====== Extract to read

There is quite a bit of South American paper money available on eBay, at a relatively inexpensive cost, given the age. Peru, in particular often has banknotes from its first issue back from 1879 (which often sell for around the $10 mark). On this occasion, however, I purchased a 1 Libra banknote from 1922. I love these classic style banknotes, with figures of dames or allegories on them. This banknote features a woman at left, but it is not believed that she is an allegory, given the pictures featured on the remainder of the series. I’m not sure that this was a great investment at $20.50, but it certainly is a valuable addition to my collection.
In the last half year there have been a few countries, mostly European, who’s old banknotes have actually started to approach their catalog values, many of which are exorbitant. Off the top of my head these countries include nations such as Bulgaria, Latvia, and Estonia. Whereas paper money from the pre World War II years used to sell for a couple of bucks per banknote, these bills have skyrocketed in value on eBay. I used to pass these up because they are not particularly attractive, and because they were all in F condition or worse, but now I am regretting this decision. Well, the proverbial ship has not totally sailed yet, though two dollar notes from these countries and that era are a thing long gone, there are still several deals to be had. I have recently picked up some Estonian money from the 1920′s at a fraction of their catalog values. The following is a sample; 25 Marka from Estonia from 1922.

============
====== Data shown

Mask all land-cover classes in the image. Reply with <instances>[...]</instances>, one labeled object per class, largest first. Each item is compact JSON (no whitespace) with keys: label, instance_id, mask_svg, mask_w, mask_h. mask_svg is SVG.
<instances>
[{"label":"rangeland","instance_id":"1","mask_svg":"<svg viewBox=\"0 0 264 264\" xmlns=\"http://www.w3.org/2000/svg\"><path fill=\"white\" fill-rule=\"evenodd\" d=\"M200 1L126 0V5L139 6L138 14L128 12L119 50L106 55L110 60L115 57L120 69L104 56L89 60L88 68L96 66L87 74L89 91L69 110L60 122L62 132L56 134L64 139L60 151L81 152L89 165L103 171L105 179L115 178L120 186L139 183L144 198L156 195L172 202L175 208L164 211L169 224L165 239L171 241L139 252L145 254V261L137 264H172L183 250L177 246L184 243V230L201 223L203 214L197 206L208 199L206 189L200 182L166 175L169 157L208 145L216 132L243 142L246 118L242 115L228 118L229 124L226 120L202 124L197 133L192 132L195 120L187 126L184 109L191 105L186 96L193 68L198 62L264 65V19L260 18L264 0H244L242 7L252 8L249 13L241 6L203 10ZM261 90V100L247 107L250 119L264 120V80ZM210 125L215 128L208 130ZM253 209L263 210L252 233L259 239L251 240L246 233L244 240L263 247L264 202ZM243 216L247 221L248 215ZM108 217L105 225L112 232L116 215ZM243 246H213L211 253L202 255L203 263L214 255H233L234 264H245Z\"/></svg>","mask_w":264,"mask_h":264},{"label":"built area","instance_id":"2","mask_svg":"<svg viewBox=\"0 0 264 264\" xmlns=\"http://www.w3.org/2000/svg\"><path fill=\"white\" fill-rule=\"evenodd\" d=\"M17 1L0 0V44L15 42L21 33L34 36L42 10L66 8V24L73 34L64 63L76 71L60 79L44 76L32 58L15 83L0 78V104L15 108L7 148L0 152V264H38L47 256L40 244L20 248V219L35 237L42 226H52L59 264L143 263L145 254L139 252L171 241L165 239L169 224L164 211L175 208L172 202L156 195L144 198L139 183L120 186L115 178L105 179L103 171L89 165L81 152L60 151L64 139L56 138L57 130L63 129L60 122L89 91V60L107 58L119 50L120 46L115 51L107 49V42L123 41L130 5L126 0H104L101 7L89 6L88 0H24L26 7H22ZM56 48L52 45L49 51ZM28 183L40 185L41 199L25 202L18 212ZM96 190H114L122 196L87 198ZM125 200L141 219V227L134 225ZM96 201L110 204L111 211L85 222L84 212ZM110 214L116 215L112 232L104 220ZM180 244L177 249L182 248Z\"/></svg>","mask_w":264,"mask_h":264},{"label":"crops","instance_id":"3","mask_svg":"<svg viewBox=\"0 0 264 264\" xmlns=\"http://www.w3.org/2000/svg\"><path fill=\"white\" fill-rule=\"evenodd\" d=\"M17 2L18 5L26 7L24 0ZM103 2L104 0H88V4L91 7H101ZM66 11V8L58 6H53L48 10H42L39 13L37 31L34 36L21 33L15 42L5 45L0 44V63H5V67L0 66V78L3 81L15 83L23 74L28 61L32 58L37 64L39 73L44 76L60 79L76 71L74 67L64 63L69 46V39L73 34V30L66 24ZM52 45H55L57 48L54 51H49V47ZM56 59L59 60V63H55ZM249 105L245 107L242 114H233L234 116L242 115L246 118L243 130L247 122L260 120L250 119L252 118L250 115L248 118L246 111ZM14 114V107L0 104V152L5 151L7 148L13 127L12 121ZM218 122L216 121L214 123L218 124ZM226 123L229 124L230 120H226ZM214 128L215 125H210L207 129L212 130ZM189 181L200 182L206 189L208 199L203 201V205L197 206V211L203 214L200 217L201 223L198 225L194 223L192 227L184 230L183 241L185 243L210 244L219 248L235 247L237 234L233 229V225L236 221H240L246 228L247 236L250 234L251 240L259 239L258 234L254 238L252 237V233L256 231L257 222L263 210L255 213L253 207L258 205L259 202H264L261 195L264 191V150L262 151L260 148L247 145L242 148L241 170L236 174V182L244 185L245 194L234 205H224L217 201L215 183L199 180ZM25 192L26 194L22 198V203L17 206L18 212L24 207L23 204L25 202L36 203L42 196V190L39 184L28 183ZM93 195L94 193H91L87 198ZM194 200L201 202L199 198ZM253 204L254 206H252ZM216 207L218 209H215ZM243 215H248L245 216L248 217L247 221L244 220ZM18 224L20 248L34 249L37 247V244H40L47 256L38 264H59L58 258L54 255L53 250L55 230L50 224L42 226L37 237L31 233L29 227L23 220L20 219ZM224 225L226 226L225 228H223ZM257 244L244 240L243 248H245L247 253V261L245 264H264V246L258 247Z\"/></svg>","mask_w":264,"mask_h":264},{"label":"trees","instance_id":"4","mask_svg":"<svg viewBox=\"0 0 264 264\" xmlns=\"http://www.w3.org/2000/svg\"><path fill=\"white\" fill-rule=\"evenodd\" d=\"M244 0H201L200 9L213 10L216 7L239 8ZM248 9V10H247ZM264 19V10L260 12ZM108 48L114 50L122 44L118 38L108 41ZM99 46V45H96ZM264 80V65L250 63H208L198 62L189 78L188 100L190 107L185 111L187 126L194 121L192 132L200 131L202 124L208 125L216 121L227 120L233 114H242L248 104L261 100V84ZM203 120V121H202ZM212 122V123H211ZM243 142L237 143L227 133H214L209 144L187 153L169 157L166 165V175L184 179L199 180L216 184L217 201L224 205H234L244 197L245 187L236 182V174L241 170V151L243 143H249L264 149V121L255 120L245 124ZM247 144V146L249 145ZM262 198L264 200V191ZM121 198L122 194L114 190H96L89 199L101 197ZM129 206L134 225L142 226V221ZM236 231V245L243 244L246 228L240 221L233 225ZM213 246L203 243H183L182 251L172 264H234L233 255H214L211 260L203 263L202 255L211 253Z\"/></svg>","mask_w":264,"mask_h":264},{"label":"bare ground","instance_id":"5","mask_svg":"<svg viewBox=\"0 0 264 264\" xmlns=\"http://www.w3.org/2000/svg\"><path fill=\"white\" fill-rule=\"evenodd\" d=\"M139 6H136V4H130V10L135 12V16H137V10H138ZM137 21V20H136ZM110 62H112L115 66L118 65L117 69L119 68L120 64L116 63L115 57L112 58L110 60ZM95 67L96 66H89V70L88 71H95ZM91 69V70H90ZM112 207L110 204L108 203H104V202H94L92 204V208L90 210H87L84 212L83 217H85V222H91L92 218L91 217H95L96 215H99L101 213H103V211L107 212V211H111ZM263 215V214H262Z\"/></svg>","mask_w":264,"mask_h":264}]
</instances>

============

#### Problem statement
In the text above on collecting old banknotes, what price was paid for the 1922 Peruvian 1 Libra note?

#### Result of this task
$20.50